Exercise
Find the line with "0 0 0 0 .09" in the entries below, then reproduce it and every line after it down to and including the line with "M 496,4 L 509,92", exactly.

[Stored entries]
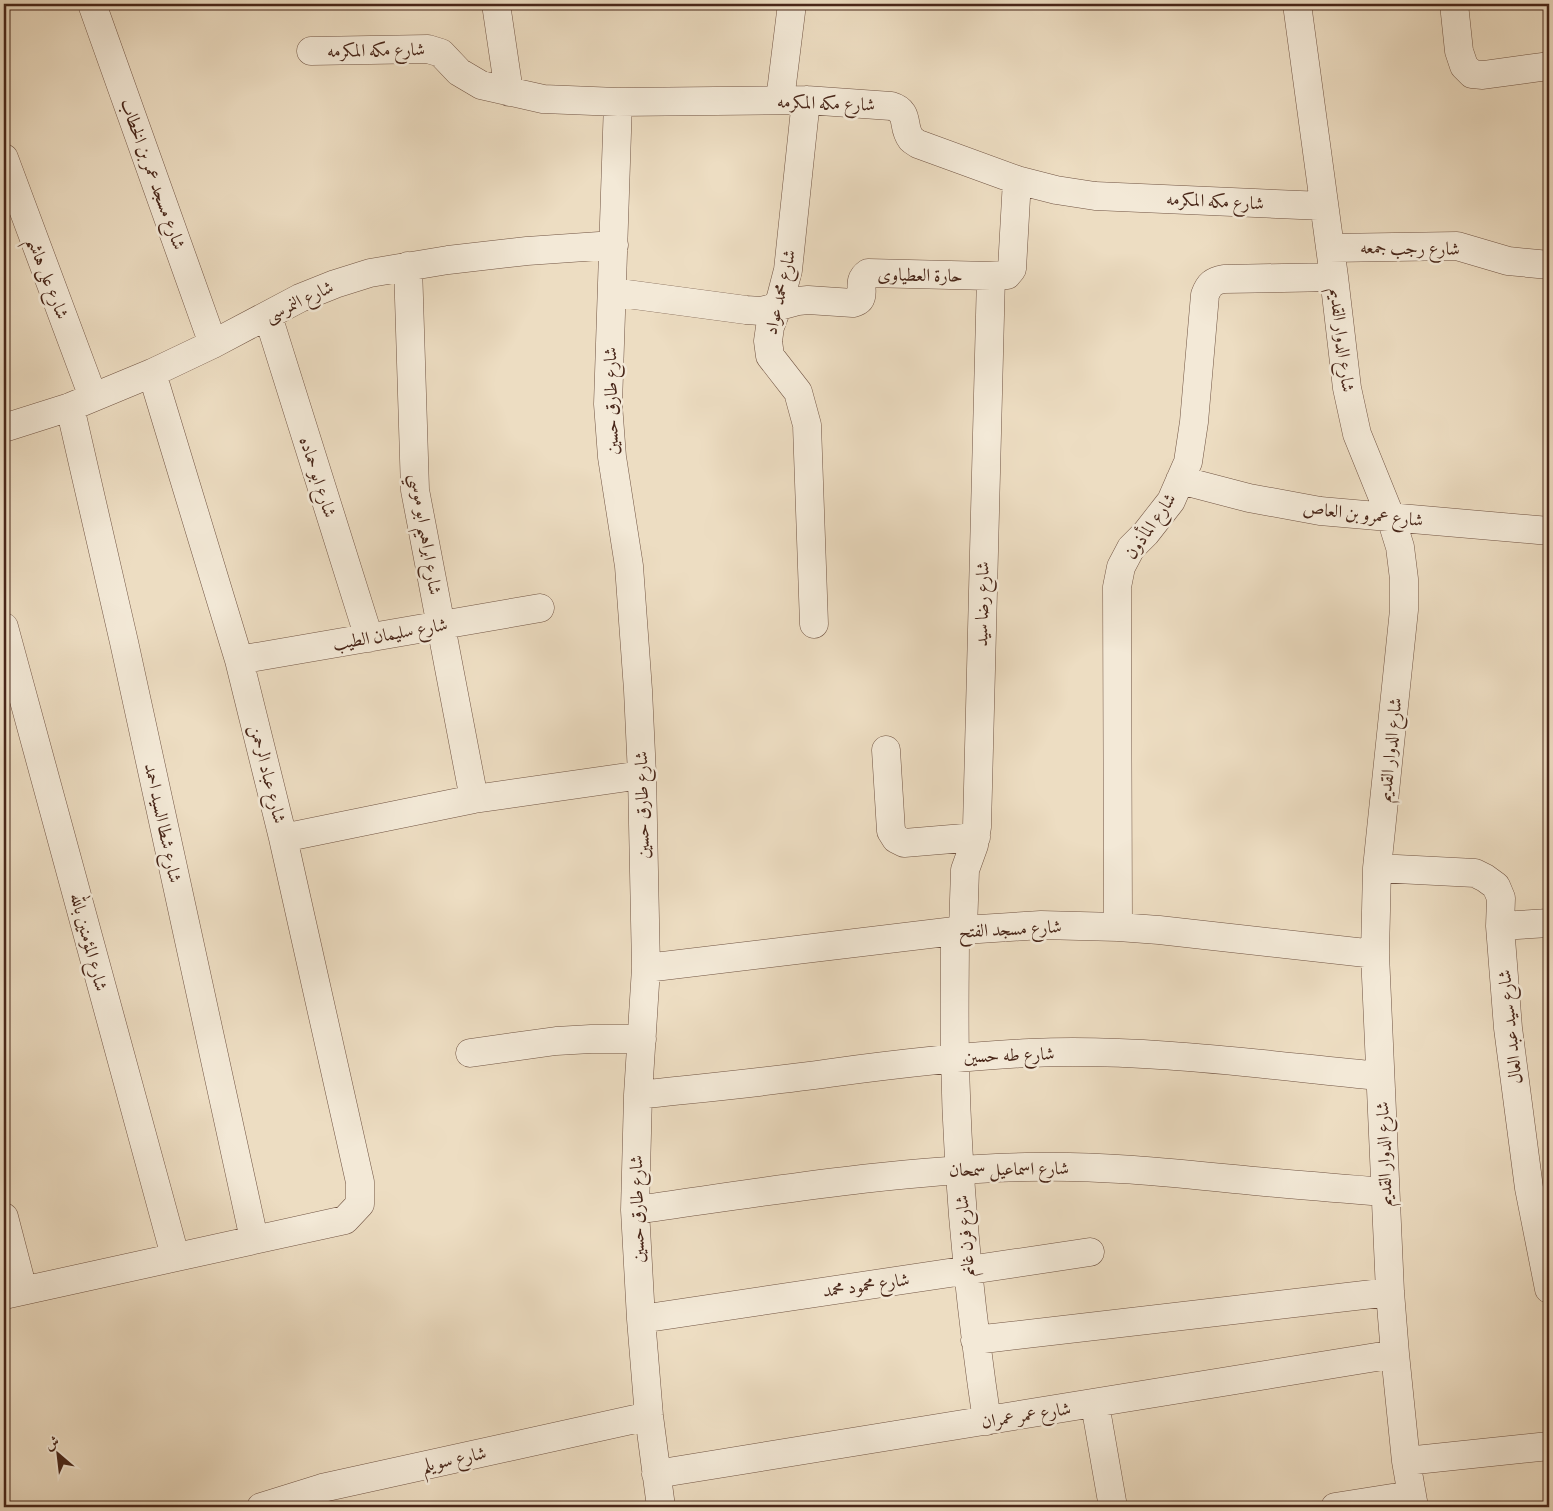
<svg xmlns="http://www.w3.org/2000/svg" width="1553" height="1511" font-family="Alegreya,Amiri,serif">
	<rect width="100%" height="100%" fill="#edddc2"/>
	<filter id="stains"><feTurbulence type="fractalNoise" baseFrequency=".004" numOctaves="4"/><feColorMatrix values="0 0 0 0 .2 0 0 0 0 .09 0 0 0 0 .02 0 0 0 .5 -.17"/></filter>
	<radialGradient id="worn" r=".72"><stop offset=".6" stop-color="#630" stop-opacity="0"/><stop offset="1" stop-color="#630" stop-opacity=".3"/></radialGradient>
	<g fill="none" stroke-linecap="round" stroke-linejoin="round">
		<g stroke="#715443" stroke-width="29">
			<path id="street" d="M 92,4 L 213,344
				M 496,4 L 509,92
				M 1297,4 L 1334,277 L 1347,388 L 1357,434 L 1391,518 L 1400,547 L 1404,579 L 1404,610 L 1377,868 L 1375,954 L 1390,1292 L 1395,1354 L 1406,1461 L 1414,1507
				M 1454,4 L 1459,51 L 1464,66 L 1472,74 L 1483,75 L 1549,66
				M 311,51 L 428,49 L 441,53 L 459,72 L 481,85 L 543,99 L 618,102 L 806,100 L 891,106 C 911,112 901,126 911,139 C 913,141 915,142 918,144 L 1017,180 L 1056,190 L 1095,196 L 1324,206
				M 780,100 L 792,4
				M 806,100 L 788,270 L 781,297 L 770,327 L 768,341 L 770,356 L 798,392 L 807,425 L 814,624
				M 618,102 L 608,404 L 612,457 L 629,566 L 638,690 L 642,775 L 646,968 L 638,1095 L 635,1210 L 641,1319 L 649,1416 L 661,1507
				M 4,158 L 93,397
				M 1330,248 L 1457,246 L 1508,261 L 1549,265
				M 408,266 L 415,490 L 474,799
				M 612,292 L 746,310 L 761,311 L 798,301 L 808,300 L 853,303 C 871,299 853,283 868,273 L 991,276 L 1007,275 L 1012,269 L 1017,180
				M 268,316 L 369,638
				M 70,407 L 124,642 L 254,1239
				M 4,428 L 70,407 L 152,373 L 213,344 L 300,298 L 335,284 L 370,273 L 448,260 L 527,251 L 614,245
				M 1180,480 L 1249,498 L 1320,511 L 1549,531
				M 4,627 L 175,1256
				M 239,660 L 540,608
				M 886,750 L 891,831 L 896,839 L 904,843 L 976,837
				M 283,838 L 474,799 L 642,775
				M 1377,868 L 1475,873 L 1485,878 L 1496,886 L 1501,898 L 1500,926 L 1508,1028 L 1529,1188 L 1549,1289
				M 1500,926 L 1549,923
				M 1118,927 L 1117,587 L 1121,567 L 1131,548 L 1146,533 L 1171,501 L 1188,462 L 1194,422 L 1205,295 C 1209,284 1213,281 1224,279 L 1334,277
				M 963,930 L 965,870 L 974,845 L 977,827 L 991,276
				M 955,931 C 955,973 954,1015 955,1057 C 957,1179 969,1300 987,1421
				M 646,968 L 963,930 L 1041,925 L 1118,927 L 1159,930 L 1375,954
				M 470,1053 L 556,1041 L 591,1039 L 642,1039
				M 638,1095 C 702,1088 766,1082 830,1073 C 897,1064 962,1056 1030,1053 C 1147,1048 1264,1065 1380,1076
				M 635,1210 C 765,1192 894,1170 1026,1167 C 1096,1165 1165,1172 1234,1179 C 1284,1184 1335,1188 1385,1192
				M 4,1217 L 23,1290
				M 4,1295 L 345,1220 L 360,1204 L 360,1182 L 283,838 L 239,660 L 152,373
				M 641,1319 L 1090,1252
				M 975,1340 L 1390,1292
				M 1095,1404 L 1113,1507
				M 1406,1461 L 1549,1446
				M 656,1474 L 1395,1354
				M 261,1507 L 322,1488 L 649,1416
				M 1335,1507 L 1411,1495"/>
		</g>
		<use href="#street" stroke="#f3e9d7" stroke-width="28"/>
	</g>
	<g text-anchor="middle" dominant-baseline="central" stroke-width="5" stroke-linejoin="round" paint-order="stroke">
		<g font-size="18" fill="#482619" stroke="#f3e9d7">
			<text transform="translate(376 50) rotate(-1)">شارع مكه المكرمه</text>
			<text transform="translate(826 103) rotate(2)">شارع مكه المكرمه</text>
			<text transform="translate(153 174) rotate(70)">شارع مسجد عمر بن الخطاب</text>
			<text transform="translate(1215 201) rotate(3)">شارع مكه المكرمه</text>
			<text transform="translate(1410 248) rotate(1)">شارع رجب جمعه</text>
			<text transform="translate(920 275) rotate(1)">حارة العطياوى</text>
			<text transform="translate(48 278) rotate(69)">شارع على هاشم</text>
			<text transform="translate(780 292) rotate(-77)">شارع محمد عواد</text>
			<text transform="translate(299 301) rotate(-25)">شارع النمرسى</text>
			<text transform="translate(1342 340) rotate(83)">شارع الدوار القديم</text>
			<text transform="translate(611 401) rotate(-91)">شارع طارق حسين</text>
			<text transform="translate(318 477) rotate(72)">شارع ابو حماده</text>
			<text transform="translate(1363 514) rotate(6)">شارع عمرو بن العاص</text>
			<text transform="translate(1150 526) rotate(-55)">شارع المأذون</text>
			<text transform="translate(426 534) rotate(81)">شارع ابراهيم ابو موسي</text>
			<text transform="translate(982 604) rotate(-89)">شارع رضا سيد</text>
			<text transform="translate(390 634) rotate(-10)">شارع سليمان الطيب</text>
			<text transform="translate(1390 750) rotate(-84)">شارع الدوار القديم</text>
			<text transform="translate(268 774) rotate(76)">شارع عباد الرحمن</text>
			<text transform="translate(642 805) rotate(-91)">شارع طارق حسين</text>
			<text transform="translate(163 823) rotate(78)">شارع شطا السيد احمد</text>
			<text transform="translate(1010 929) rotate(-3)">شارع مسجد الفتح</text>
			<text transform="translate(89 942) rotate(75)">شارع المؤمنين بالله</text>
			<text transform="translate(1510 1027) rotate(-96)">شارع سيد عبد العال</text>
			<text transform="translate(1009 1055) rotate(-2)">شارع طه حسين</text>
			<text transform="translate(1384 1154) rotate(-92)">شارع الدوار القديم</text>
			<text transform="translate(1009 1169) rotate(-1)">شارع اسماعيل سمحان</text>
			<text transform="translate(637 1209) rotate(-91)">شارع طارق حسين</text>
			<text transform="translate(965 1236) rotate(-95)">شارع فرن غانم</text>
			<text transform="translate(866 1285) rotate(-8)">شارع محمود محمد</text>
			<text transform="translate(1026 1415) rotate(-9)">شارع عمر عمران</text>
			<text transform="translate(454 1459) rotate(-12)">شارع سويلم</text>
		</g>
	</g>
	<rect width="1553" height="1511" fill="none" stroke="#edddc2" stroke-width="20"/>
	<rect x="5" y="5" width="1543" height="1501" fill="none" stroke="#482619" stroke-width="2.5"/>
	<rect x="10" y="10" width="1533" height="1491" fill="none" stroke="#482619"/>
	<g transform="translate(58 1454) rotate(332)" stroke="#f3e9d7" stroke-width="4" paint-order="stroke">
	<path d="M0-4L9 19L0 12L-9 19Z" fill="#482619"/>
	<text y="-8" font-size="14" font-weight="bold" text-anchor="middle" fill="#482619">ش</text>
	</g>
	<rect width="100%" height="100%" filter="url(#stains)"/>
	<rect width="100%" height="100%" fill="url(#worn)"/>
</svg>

Task answer
	<filter id="stains"><feTurbulence type="fractalNoise" baseFrequency=".004" numOctaves="4"/><feColorMatrix values="0 0 0 0 .2 0 0 0 0 .09 0 0 0 0 .02 0 0 0 .5 -.17"/></filter>
	<radialGradient id="worn" r=".72"><stop offset=".6" stop-color="#630" stop-opacity="0"/><stop offset="1" stop-color="#630" stop-opacity=".3"/></radialGradient>
	<g fill="none" stroke-linecap="round" stroke-linejoin="round">
		<g stroke="#715443" stroke-width="29">
			<path id="street" d="M 92,4 L 213,344
				M 496,4 L 509,92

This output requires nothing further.